Simple delight in life’s experiences is a characteristic of love that is shared in both horses and humans. Horses express this daily and show their love through gratitude and appreciation. One example is the food and care that we give them. Almost all horses enthusiastically accept their food. They hear the feed door open, perk up their ears, whinny and sometimes bang on their stall door. Once a horse is fed, his eagerness is replaced by the joyful sound of munching on his grain or hay. The horse’s ears are relaxed, eyes soften, and he is solely focused on the joy of eating.

How often do we appreciate our food? The provider of the food? Or even the purchaser of the food? Even if you pay all those roles, do you take the time to appreciate yourself? How often do we take the time to really enjoy, be present and thankful for the meal we are eating? Maybe, we should take a tip from our horse by being thankful of each one of our meals and appreciate how and where it came from.
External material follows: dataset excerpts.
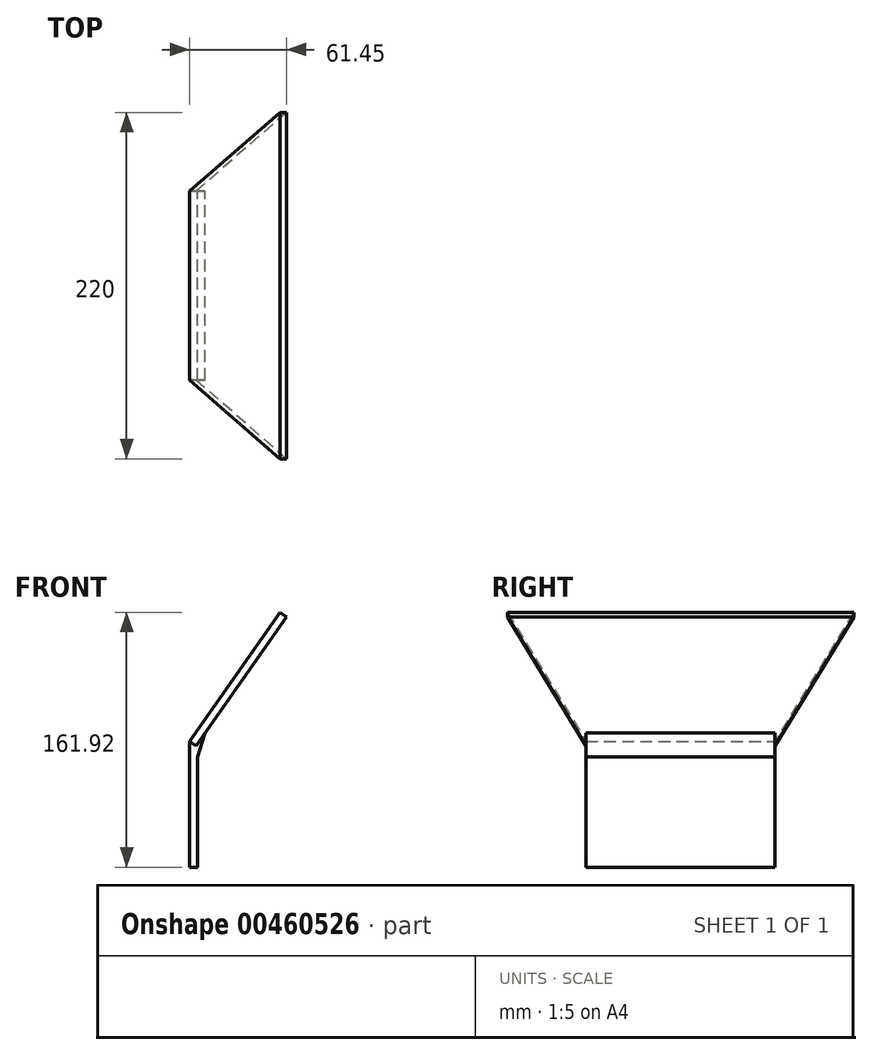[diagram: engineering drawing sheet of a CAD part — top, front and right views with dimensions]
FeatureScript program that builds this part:
annotation { "Feature Type Name" : "Feature", "Feature Type Description" : "" }
export const myFeature = defineFeature(function(context is Context, id is Id, definition is map)
    precondition{}
    {
        {
            var Q0;
            Q0=qCreatedBy(makeId("Front.planeOp"),FACE);
            var sketch = newSketch(context, id + "F0", { "sketchPlane" : qUnion([Q0])});
            skLineSegment(sketch, "E0", {"start": v(0, 0) * mm, "end": v(0, 80) * mm});
            skLineSegment(sketch, "E1", {"start": v(0, 80) * mm, "end": v(57.36, 161.92) * mm});
            skLineSegment(sketch, "E2", {"start": v(0, 0) * mm, "end": v(5, 0) * mm});
            skLineSegment(sketch, "E3", {"start": v(5, 0) * mm, "end": v(5, 70) * mm});
            skLineSegment(sketch, "E4", {"start": v(9.83, 85.32) * mm, "end": v(61.45, 159.05) * mm});
            skLineSegment(sketch, "E5", {"start": v(61.45, 159.05) * mm, "end": v(57.36, 161.92) * mm});
            skLineSegment(sketch, "E6", {"start": v(9.83, 85.32) * mm, "end": v(5, 70) * mm});
            skSolve(sketch);
        }
        {
            var Q0;
            Q0=makeQuery(id+"F0.imprint","IMPRINT",FACE,{"disambiguationData":[TD([[makeQuery(id+"F0.imprint","IMPRINT",EDGE,{"derivedFrom":sQuery(id+"F0.wireOp",EDGE,"E0")}),-1.0]])]});
            extrude(context, id + "F1", {"entities" : qUnion([Q0]), "depth" : 120 * mm});
        }
        {
            var Q0;
            Q0=makeQuery(id+"F1.opExtrude","SWEPT_FACE",FACE,{"disambiguationData":[OSD([sQuery(id+"F0.wireOp",EDGE,"E1")])]});
            var sketch = newSketch(context, id + "F2", { "sketchPlane" : qUnion([Q0])});
            skLineSegment(sketch, "E7", {"start": v(0, 165.53) * mm, "end": v(-50, 165.53) * mm});
            skLineSegment(sketch, "E8", {"start": v(-50, 165.53) * mm, "end": v(0, 65.53) * mm});
            skLineSegment(sketch, "E9", {"start": v(120, 165.53) * mm, "end": v(170, 165.53) * mm});
            skLineSegment(sketch, "E10", {"start": v(170, 165.53) * mm, "end": v(120, 65.53) * mm});
            skSolve(sketch);
        }
        {
            var Q0;
            Q0=makeQuery(id+"F2.imprint","IMPRINT",FACE,{"disambiguationData":[TD([[makeQuery(id+"F2.imprint","IMPRINT",EDGE,{"derivedFrom":sQuery(id+"F2.wireOp",EDGE,"E7")}),1.0]])]});
            extrude(context, id + "F3", {"entities" : qUnion([Q0]), "operationType" : NewBodyOperationType.ADD, "oppositeDirection" : true, "depth" : 5 * mm});
        }
        {
            var Q0;
            Q0=makeQuery(id+"F2.imprint","IMPRINT",FACE,{"disambiguationData":[TD([[makeQuery(id+"F2.imprint","IMPRINT",EDGE,{"derivedFrom":sQuery(id+"F2.wireOp",EDGE,"E9")}),-1.0]])]});
            extrude(context, id + "F4", {"entities" : qUnion([Q0]), "operationType" : NewBodyOperationType.ADD, "oppositeDirection" : true, "depth" : 5 * mm});
        }
    });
I love when I clean my horse’s stall and put new bedding down only to have him lie down and roll, oblivious to my presence, completely absorbed in the scratching of his body in the fresh, clean bedding. He is immersed in the absolute enjoyment of scratching his back. I can hear him saying to himself, “Ahhh, right there. That’s the spot”. It always makes me laugh to myself and at that moment I know that he is taking full advantage and is thankful for his clean, fresh stall. It is his way of thanking me for taking care of him. How often do we show thankfulness to the people who take care of us?

These are the little ways that a horse reminds us to be aware, thankful and present in each moment, no matter how little or insignificant they might seem. Now, every time I clean my bed sheets and climb into bed I enjoy the smell of the fresh dried sheets and take a moment to feel the cleanliness and softness of my bed. I try to really enjoy the sensation of how my body feels and enjoy the slowing down and relaxation I feel as each one of my muscles relaxes into the mattress. I owe all this to the horses in my life.

I believe that taking several minutes a day to enjoy the total sensation of your bedroom, your living room, your yard and yourself could be a great learning tool for appreciating more aspects of your being. I feel this concept directly relates to you, your horse and your riding. Successful riding requires awareness, and awareness is enhanced when we learn to be aware, know and love ourselves and our surroundings. Love of life experienced through all of our senses adds to the fullness of life.

Unconditional acceptance of yourself and others is another manifestation of love. Our horse accepts us as we are. He tries his best to do what we ask. His nature allows him to love and accept himself and you, free of judgment. This is just another way we can learn to love ourselves and others, void of judgment through the way of our horse. By emulating our horses’ ability to accept their conditions with out judgment we can learn how to love unconditionally. How has your horse taught you about love?